Figure 2 Vertical Comparison: Effect of Alignment on Bias Recognition
The third finding is key to understanding that alignment post-training affects only how the model handles indeterminacy, not the underlying associative architecture itself. Instructions on making inference “per the description” (p2-1) versus “per the rhetoric, wording, and content” (p2-2) resulted in distinct classification-averse of DeepSeek-R1. Figure 3 shows that DeepSeek-R1 — though refused all classifications under p2-1 — assigned most of the descriptions to Male under p2-2. The average rating that R1 gives to the Undetermined category is 0.25 lower than that of the Male category under p2-2. The same rise in classification aggressiveness happens to DeepSeek-V3, where the percentage of male classification increased from 75% under p2-1 to 100% under p2-2 (Table 1). The prompt-contingency in both R1 and V3 shows that alignment training increases neutrality of gender perception on only the surface level, and does not mitigate gender bias in LLMs from the underlying representation space.
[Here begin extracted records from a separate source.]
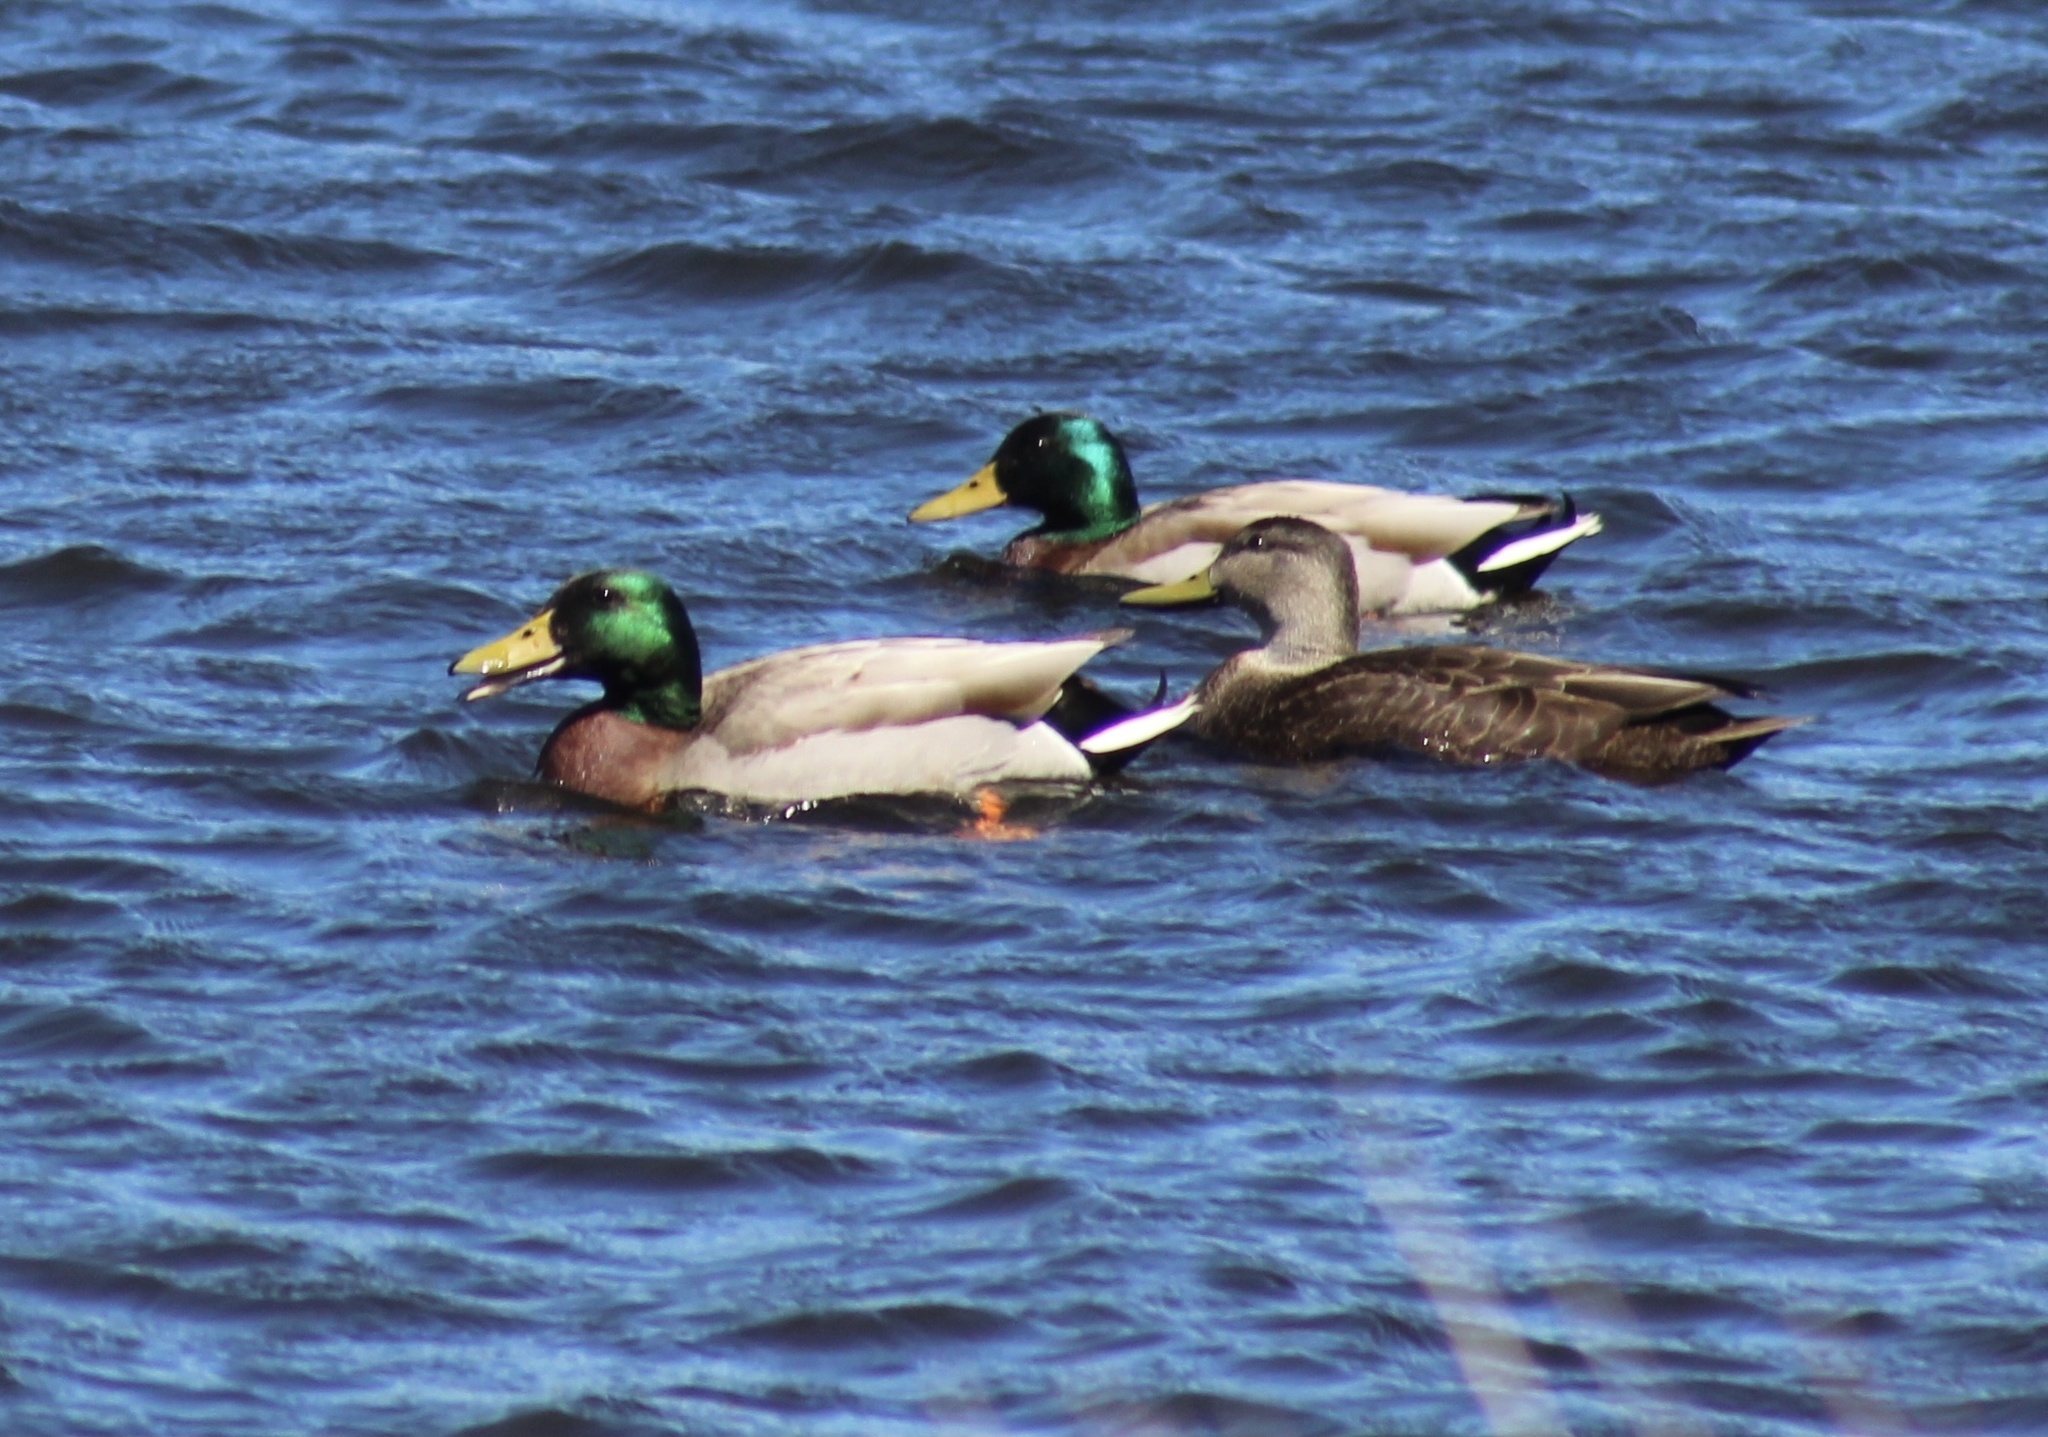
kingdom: Animalia
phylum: Chordata
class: Aves
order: Anseriformes
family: Anatidae
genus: Anas
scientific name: Anas platyrhynchos
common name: Mallard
Figure 3 Prompt-Contigency Observed in DeepSeek-R1
Last, an inspection on the model’s reasoning under prompt p2-2 reveals how gender bias is reproduced through linguistic consolidation. In a case where DeepSeek-R1 does not refuse to classify gender (i.e. classifying the description as from Male), the model justifies its rationale as follows: “The summary uses neutral professional terminology without any stereotypically gendered markers. The focus on quantifiable results and technical competencies aligns with gender-neutral professional writing conventions. I should emphasize that this inference is based solely on rhetorical patterns.” The above response demonstrates how the model interprets the description as semantically gender-neutral but rhetorically masculine. This is quite typical of showing that semantically neutral language can still insist on bias if rhetorically reflecting gender stereotypes.
Building on these findings, we can conclude that while gender bias — inherently tied to stereotypes — is primarily formed through non-verbal symbols, it is ultimately sufficiently reinforced and necessarily sustained through language. We hereby also alert future optimization work of large language models on the limitations of alignment training where it only affects model behavior on a surface level rather than rectifying the representation space.